秦若岚心中虽然系着泰福,可为了不让贺凝羽察觉出异样,语气轻快带着戏谑地转移了话题。这一招,她还是从贺泰哲处学来的,岂不知自己这一扬唇角,竟将贺泰哲神态语调学了个七八成,让贺凝羽见了也不禁在心里慨叹,不愧是朝夕相处的夫妻。
“确实是有些事。”贺凝羽将点心吃完,抹了抹嘴,才继续说道,“纪怀宇要去参军,我希望你能去劝说一下他。”
参军?纪怀宇要去参军?秦若岚不禁联想到杜海山眼下人也在上海,且正巧是为了征兵而来,纪怀宇有这想法,看来是有追随杜海山之意。
“他为何要去参军?可是遇上了困难?”秦若岚会这样问,也是想起上次纪怀宇因为游行,被抓入巡捕房一事。但转念一想,她了解纪怀宇,他一直想要在国难当头时做些事情来出自己的一份力。她当初,又何尝不是这般想法呢?可如今……
“他说家国大事,又说什么欣赏杜大帅,想要追随他参军,总之都是些慷慨激昂的话。”贺凝羽说着,一脸的留恋,恐怕她自己都不自知。

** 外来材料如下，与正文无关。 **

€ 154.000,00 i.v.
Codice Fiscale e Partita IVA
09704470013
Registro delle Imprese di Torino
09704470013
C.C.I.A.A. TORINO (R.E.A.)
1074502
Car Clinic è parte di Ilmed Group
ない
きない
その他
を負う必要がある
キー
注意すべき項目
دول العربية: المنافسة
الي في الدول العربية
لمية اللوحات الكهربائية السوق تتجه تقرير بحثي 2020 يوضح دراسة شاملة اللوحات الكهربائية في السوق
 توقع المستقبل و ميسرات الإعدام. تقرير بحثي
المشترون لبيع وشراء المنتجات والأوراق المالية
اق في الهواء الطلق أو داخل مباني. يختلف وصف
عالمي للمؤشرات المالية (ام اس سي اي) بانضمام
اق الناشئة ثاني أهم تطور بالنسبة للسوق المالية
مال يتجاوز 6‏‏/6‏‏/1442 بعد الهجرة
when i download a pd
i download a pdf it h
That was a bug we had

真的是这样吗?秦若岚虽然担心纪怀宇是因为一时冲动才会在此时决定参军,可见贺凝羽这样焦急来找她,想必他已经拿定了主意。可她这口断不能开,他们已经于那日在玉兰树下结束,她不能再出现在纪怀宇的世界里。如果不能给他以情,就该断然放手,让他自由。
“你不想他走?舍不下?”秦若岚望着贺凝羽问。
贺凝羽略一思索,坚定地点点头,“当然,不然我也不会来求嫂子帮忙了。”
“我能怎样帮你?”
秦若岚的话惹得贺凝羽面露难色,仿佛心中纠结万千之后才开口道:“你说话比我管用多了,也许他是想听你说点什么,也唯有嫂子你开口,才能留下他。”贺凝羽的声音越来越弱,流露出掩饰不住的苦涩,但秦若岚看得分明。

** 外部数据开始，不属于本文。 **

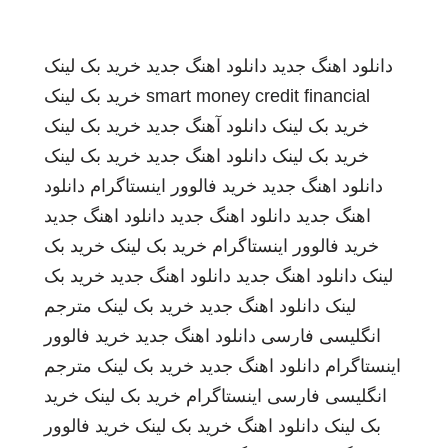
دانلود اهنگ جدید
دانلود اهنگ جدید
خرید بک لینک
smart money credit financial
خرید بک لینک
خرید بک لینک
دانلود آهنگ جدید
خرید بک لینک
خرید بک لینک
دانلود اهنگ جدید
خرید بک لینک
دانلود اهنگ جدید
خرید فالوور اینستاگرام
دانلود
اهنگ جدید
دانلود اهنگ جدید
دانلود اهنگ جدید
خرید فالوور اینستاگرام
خرید بک لینک
خرید بک
لینک
دانلود اهنگ جدید
دانلود اهنگ جدید
خرید بک
لینک
دانلود اهنگ جدید
خرید بک لینک
مترجم
انگلیسی فارسی
دانلود اهنگ جدید
خرید فالوور
اینستاگرام
دانلود اهنگ جدید
خرید بک لینک
مترجم
انگلیسی فارسی
اینستاگرام
خرید بک لینک
خرید
بک لینک
دانلود اهنگ
خرید بک لینک
خرید فالوور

秦若岚打量贺凝羽半晌,未错过她脸上每一个细小神情,才缓缓道:“凝羽,我与他并没有什么,我早说过,我已做出了选择,而我爱的人,是你哥,我这一世都只会爱着你哥,心中再也没有别人的位置。若是你想让他留下来,那么你就要努力。”她顿了顿,忽然询问道:“你喜欢他吗?”
贺凝羽一怔,顿时红了脸,垂首不敢直视她,见秦若岚依旧等着她的答复,良久才浅浅“嗯”了一声,算是回答,声音中羞涩无限。
“凝羽,虽然我也算受到了新思潮的教育,可咱们身为女子骨子里却是传统的,所以你必须清楚你有多喜欢他,能为他做什么,或者能陪他做什么。怀宇是好人,重情重义、老实可靠,也是可以托付终身的人。”秦若岚认真说道。
贺凝羽抬头,双目看向秦若岚,思忖良久,才似懂非懂地点了点头。
贺家这几日注定不太平,虽然贺泰哲和贺峰都极力将泰福所遇的困境隐瞒了下来,贺泰哲也在不断尽力补救,可唐海所留下来的,不吝于是个大洞,像是串联在一起的珠子,需要一个个去回归原位,必然是个大工程。贺峰身体不好,需要休养,其他人也帮不上忙,这担子自然就落到了贺泰哲肩上。在不知还有谁是可信之人的情况下,独自支撑着这般重任,使得贺泰哲每日忙得几乎不见人影。就连秦若岚,也只能等在家中干着急。她想帮他,却无从下手,倒恨自己无法真正为他做些什么。
贺泰哲忙碌了一天,直到半夜才回来,一身的疲惫,和衣就睡了。秦若岚却睡不着,借着清浅的月色,将被子轻轻搭在他的身上,然后,便侧头望着他近在咫尺的脸庞。因数日的忙碌,他看起来有些许的消瘦,即便是在睡梦中,浓眉也一直皱着,似是凝着无限心事。这样的他让秦若岚心疼,她伸手想去抚平那深结在他眉心的“川”字,却也是徒劳的。
秦若岚想了想,在枕下摸索了一阵,拿出个小圆盒来。她轻轻打开,一股薄荷的清香立时在空气中弥漫开来。这正是贺泰哲送她的薄荷膏,她将它收了起来,未舍得使用过。她认得上面一些文字,也知道这东西有提神的作用,现在给贺泰哲来用,该是再合适不过。因此她今日一早就翻了出来,只是没机会交给他。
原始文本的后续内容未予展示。